**YOUR ASSIGNMENT**
Keep the pictures out. Restate the entries below word for word.

(Page-level text extractions)

Segment Open

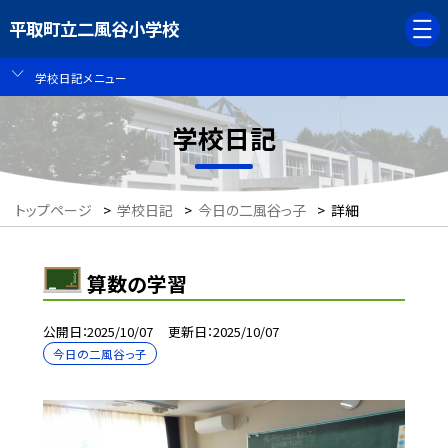
平取町立二風谷小学校
学校日記メニュー
学校日記
トップページ
>
学校日記
>
今日の二風谷っ子
>
詳細
算数の学習
公開日
2025/10/07
更新日
2025/10/07
今日の二風谷っ子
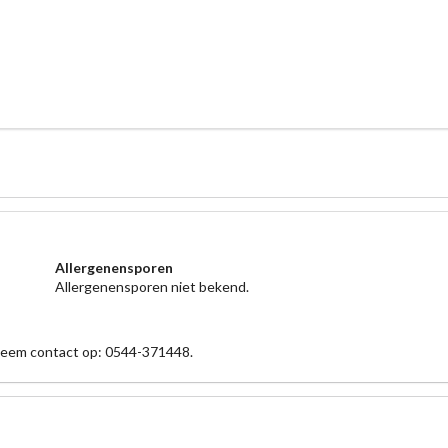
Allergenensporen
Allergenensporen niet bekend.
 neem contact op: 0544-371448.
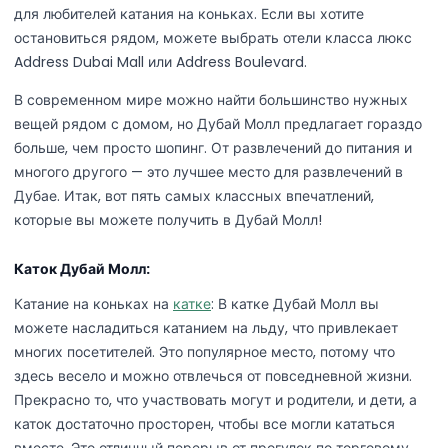
для любителей катания на коньках. Если вы хотите
остановиться рядом, можете выбрать отели класса люкс
Address Dubai Mall или Address Boulevard.
В современном мире можно найти большинство нужных
вещей рядом с домом, но Дубай Молл предлагает гораздо
больше, чем просто шопинг. От развлечений до питания и
многого другого — это лучшее место для развлечений в
Дубае. Итак, вот пять самых классных впечатлений,
которые вы можете получить в Дубай Молл!
Каток Дубай Молл:
Катание на коньках на
катке
: В катке Дубай Молл вы
можете насладиться катанием на льду, что привлекает
многих посетителей. Это популярное место, потому что
здесь весело и можно отвлечься от повседневной жизни.
Прекрасно то, что участвовать могут и родители, и дети, а
каток достаточно просторен, чтобы все могли кататься
вместе. Это отличный перерыв от прогулок по торговому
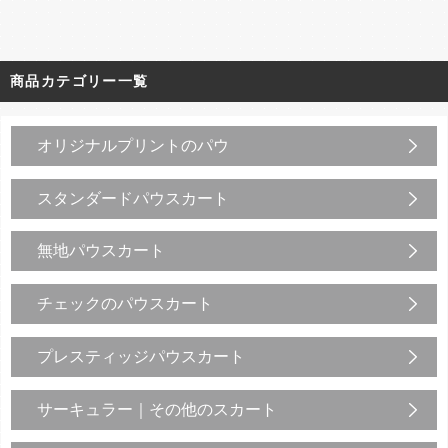
商品カテゴリー一覧
オリジナルプリントのパウ
スタンダードパウスカート
無地パウスカート
チェックのパウスカート
プレスティッジパウスカート
サーキュラー｜その他のスカート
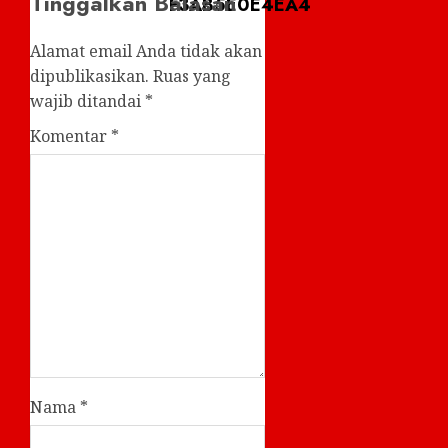
Tinggalkan Balasan
Alamat email Anda tidak akan
dipublikasikan.
Ruas yang
wajib ditandai
*
Komentar
*
Nama
*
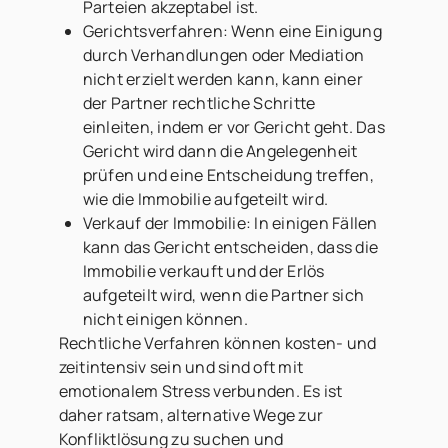
Parteien akzeptabel ist.
Gerichtsverfahren: Wenn eine Einigung
durch Verhandlungen oder Mediation
nicht erzielt werden kann, kann einer
der Partner rechtliche Schritte
einleiten, indem er vor Gericht geht. Das
Gericht wird dann die Angelegenheit
prüfen und eine Entscheidung treffen,
wie die Immobilie aufgeteilt wird.
Verkauf der Immobilie: In einigen Fällen
kann das Gericht entscheiden, dass die
Immobilie verkauft und der Erlös
aufgeteilt wird, wenn die Partner sich
nicht einigen können.
Rechtliche Verfahren können kosten- und
zeitintensiv sein und sind oft mit
emotionalem Stress verbunden. Es ist
daher ratsam, alternative Wege zur
Konfliktlösung zu suchen und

Segment Closed

**ANSWER SPACE**
平取町立二風谷小学校
学校日記メニュー
学校日記
トップページ
>
学校日記
>
今日の二風谷っ子
>
詳細
算数の学習
公開日
2025/10/07
更新日
2025/10/07
今日の二風谷っ子
Allergenensporen
Allergenensporen niet bekend.
 neem contact op: 0544-371448.
для любителей катания на коньках. Если вы хотите
остановиться рядом, можете выбрать отели класса люкс
Address Dubai Mall или Address Boulevard.
В современном мире можно найти большинство нужных
вещей рядом с домом, но Дубай Молл предлагает гораздо
больше, чем просто шопинг. От развлечений до питания и
многого другого — это лучшее место для развлечений в
Дубае. Итак, вот пять самых классных впечатлений,
которые вы можете получить в Дубай Молл!
Каток Дубай Молл:
Катание на коньках на
катке
: В катке Дубай Молл вы
можете насладиться катанием на льду, что привлекает
многих посетителей. Это популярное место, потому что
здесь весело и можно отвлечься от повседневной жизни.
Прекрасно то, что участвовать могут и родители, и дети, а
каток достаточно просторен, чтобы все могли кататься
вместе. Это отличный перерыв от прогулок по торговому
商品カテゴリー一覧
オリジナルプリントのパウ
スタンダードパウスカート
無地パウスカート
チェックのパウスカート
プレスティッジパウスカート
サーキュラー｜その他のスカート
Tinggalkan Balasan
Alamat email Anda tidak akan
dipublikasikan.
Ruas yang
wajib ditandai
*
Komentar
*
Nama
*
Parteien akzeptabel ist.
Gerichtsverfahren: Wenn eine Einigung
durch Verhandlungen oder Mediation
nicht erzielt werden kann, kann einer
der Partner rechtliche Schritte
einleiten, indem er vor Gericht geht. Das
Gericht wird dann die Angelegenheit
prüfen und eine Entscheidung treffen,
wie die Immobilie aufgeteilt wird.
Verkauf der Immobilie: In einigen Fällen
kann das Gericht entscheiden, dass die
Immobilie verkauft und der Erlös
aufgeteilt wird, wenn die Partner sich
nicht einigen können.
Rechtliche Verfahren können kosten- und
zeitintensiv sein und sind oft mit
emotionalem Stress verbunden. Es ist
daher ratsam, alternative Wege zur
Konfliktlösung zu suchen und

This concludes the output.